Mon cher ami, je ne suis guères plus heureuse que quand ie v͞s ay escrit.
Votre ami est au désespoir auec raison non du libelle de des Fontaines, mais des procédés de Tiriot, et du désagrément d'être le sujet de la conuersation du public, &cc. Il voudroit poursuiure l'abé des Fontaines criminellement, il ne manqueroit pas de preuues et il est vray que toutes les postes il reçoit des lettres qui le lui conseillent. Mais il n'a de véritables amis que mr votre frère et v͞s, c'est à v͞s vniquem͞t qu'il s'en raporte p͞r sauoir s'il fera cette démarche délicate, et dont ie crains la récrimination, sur tout à cause de ce malheureux décret des lettres philosophiques qui n'est pas purgé et de cette lettre que mr Heraut a perduë. Voyés, conseillés le. Son neveu doit v͞s aller trouuer, il ne fera rien sans votre auis. Ie crois que son mémoire fera un très grand effet, il n'i a pas vne injure, il est touchant et vray. Montrés le à mr votre frère, il v͞s en prie. N͞s auons icy toutes les pièces qui y sont citées. Tiriot doit mourir de honte. Mr du Chastellet lui a escrit vne lettre qui le fera rentrer en lui même. Il m'en a répondu vne ridicule et qui prouue Egalement son infidélité p͞r son ami, et la vérité du fait passé à la Riuiere Bourdet, qu'il n'oseroit dénier, mais qu'il voudrait affaiblir. Ma considération p͞r votre ami m'empêche de le traiter come ie le deurois, mais ie v͞s auouë que ie souffre bien à me contraindre, car ie déteste la perfidie. Mr du Chastellet en a vsé comme vn ange, il a lu le mémoire, l'a aprouué, a escrit à Tiriot. C'est vn bonheur vnique que de viure auec vn home si respectable. V͞s le verrés peutêtre bientost, il ira à Paris conclure l'afaire de la maison si elle se fait.
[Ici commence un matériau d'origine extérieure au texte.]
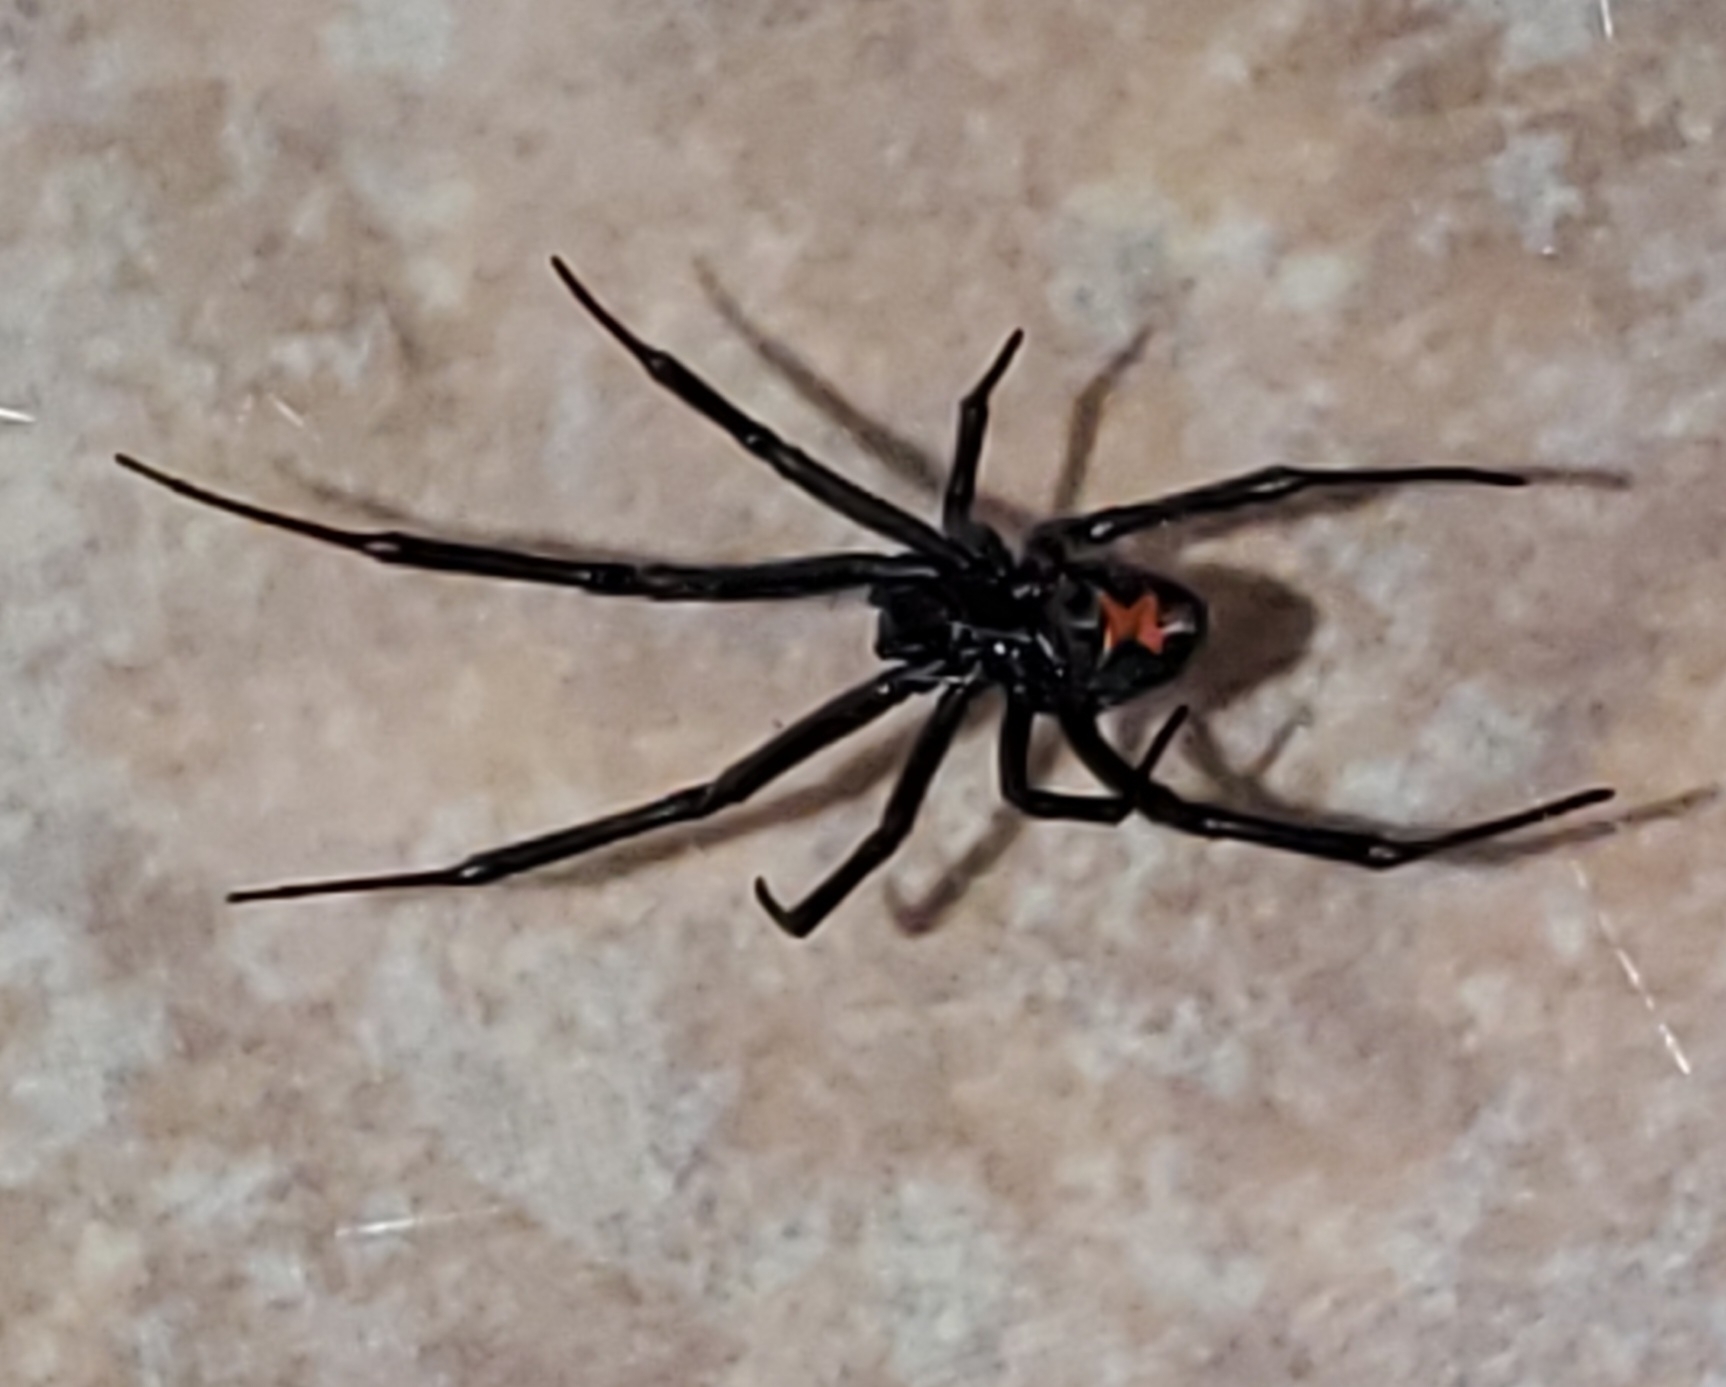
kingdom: Animalia
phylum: Arthropoda
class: Arachnida
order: Araneae
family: Theridiidae
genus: Latrodectus
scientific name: Latrodectus hesperus
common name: Western black widow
Si v͞s trouués quelque chose à redire dans le mémoire on le retranchera, il en sera tems, si v͞s répondés tout de suite. Heluetius par qui n͞s v͞s l'auons enuoyé est vne jolie âme, c'est vn enfant plein d'honneur et d'amitié p͞r votre ami, on peut s'y confier surtout sur vne chose qui va être publique. P͞r moi il me semble que l'on eût pu auoir la permission tant ie le trouue sage. Il vouloit aller à Paris, i'ay paré le coup ou plutost ie l'ay suspendu. Mandés lui combien il feroit mal de quitter Cirey et de se montrer dans ces circonstances. Est il vray que l'archeuêque de Paris a exigé du comte du Luc qu'il se défit de Rousseau, et qu'il va quitter Paris? L'abé d'Oliuet a escrit vne drôle de lettres à votre ami, il est furieux contre le Desfont.
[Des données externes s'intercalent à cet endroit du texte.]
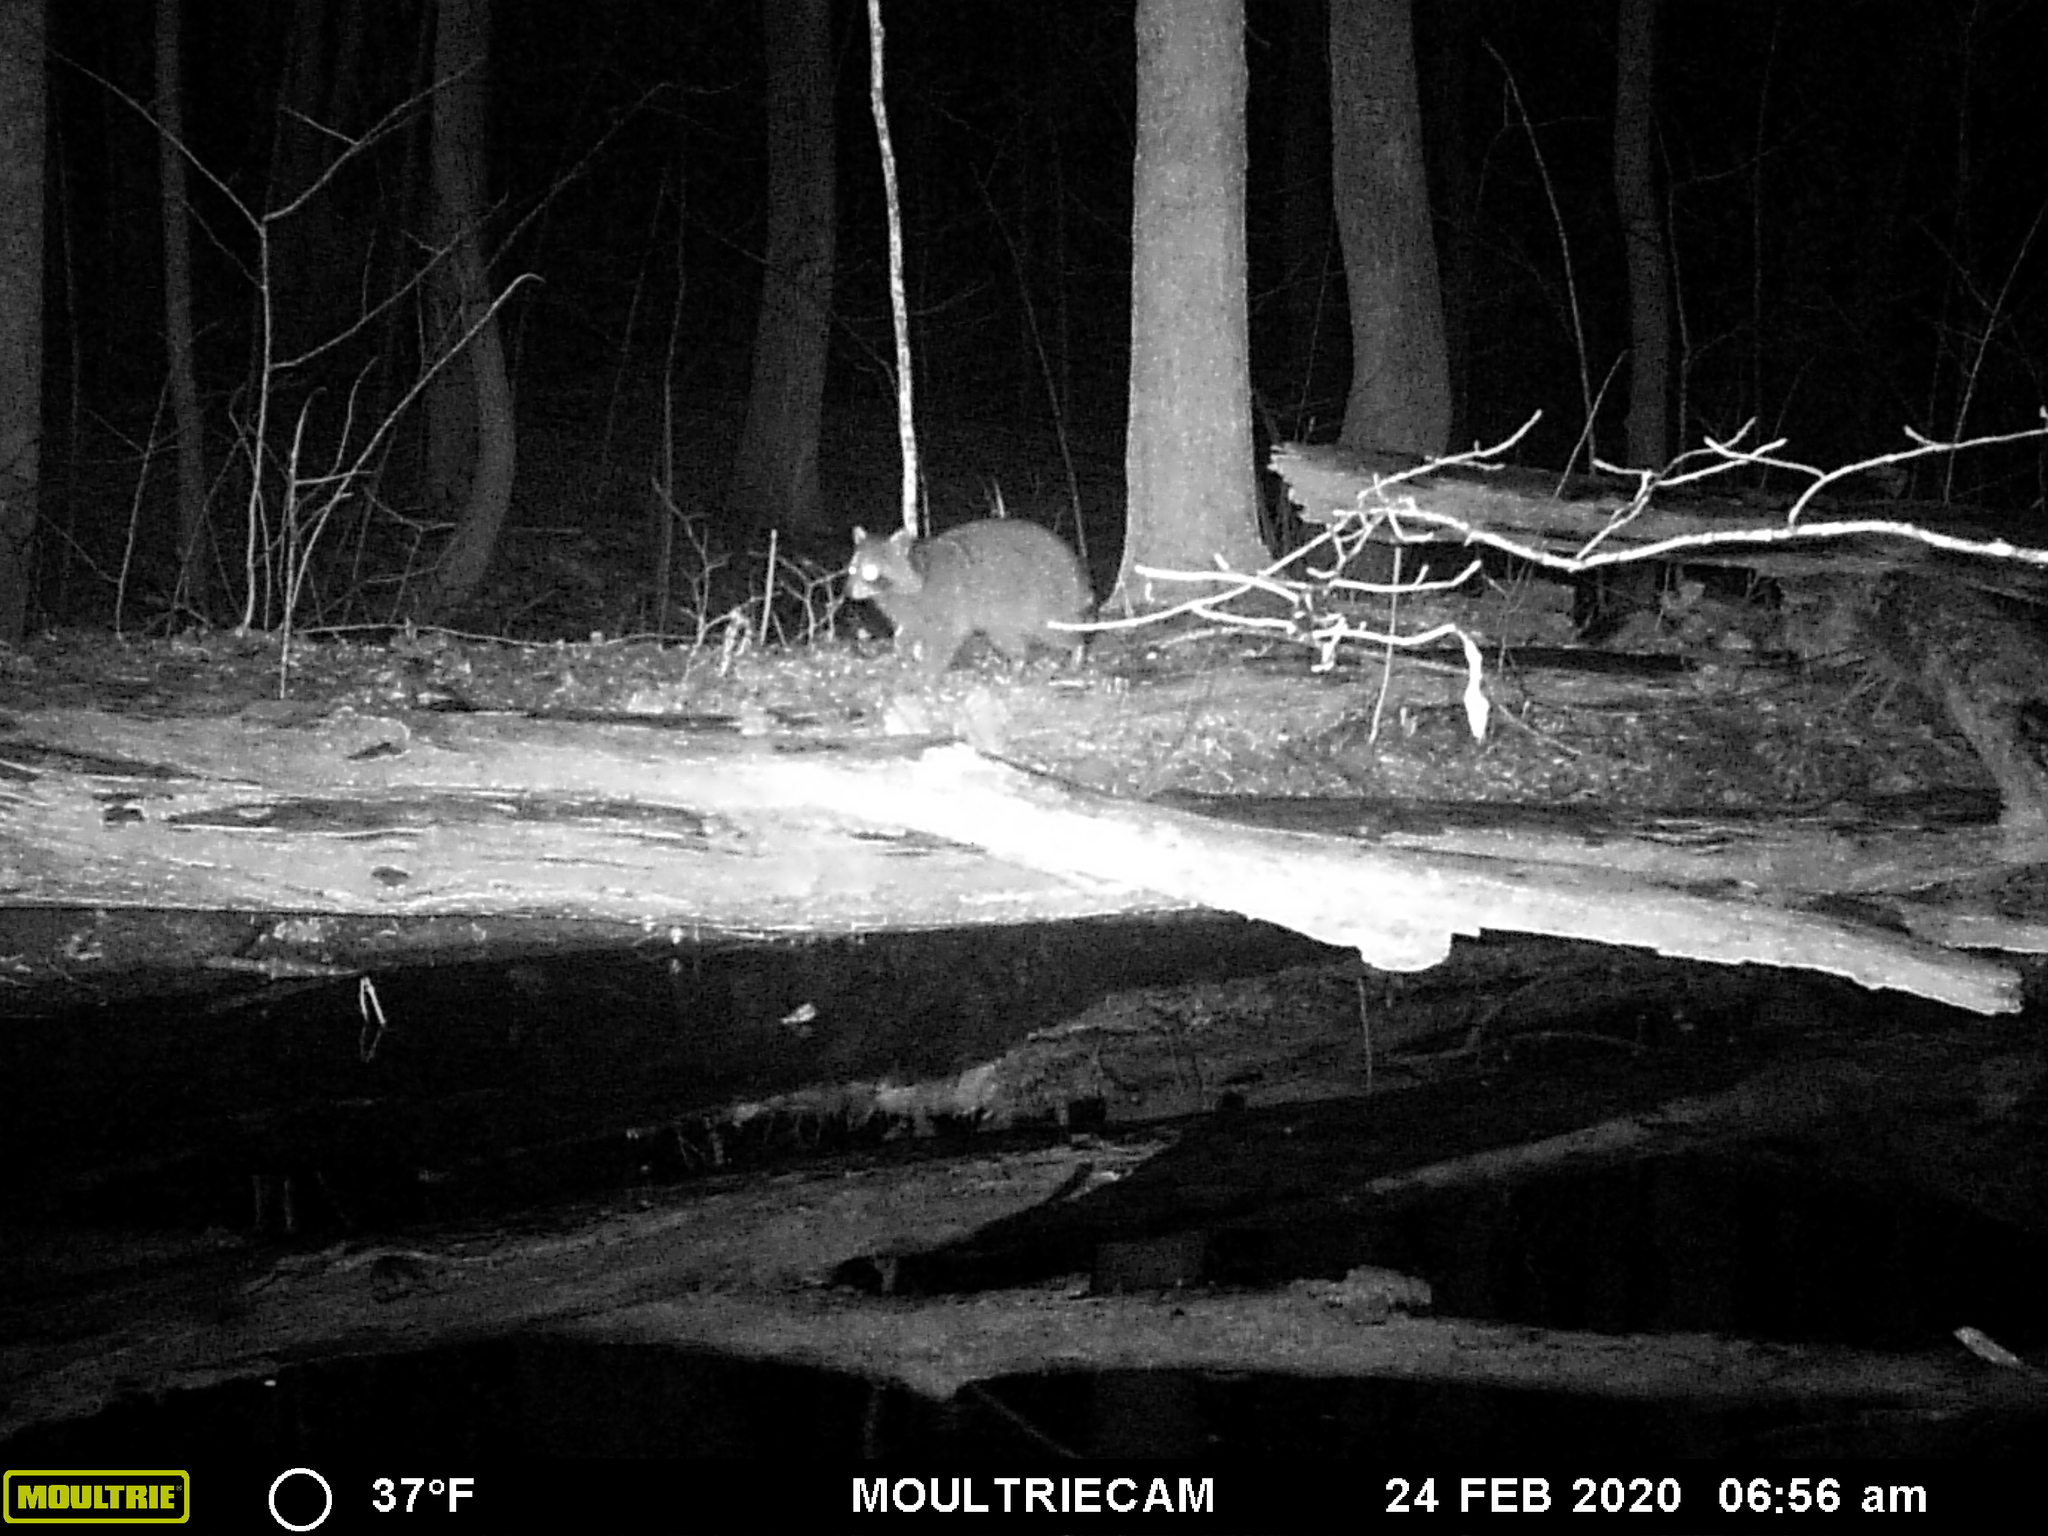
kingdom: Animalia
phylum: Chordata
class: Mammalia
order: Carnivora
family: Procyonidae
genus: Procyon
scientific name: Procyon lotor
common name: Raccoon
Je suis inquiète de n'auoir pas eu de vos nouuelles. Ie crains que v͞s ne m'ayés su mauuais gré de ce que ie v͞s ai enuoyé. Mais non, v͞s ne pouués jamais sauoir mauuais gré des choses que l'amitié fait faire. Adieu mon cher ami, si v͞s sauiés combien vos lettres n͞s consolent v͞s n͞s escririés dans le cruel état où n͞s somes, mais il n'i en a point, où ie ne v͞s aime bien tendrement. Ie v͞s suplie de faire escrire par Lamare la lettre que ie v͞s ay demandée afin que ie puisse rendre l'original de l'enuieux sans être suspecte. Ie crains que ce petit drôle là n'en ait gardé copie et ne la fasse imprimer quelque jour. Pressés le bien là dessus ie vous suplie, et l'ambassadeur de Hollande; vale et ama.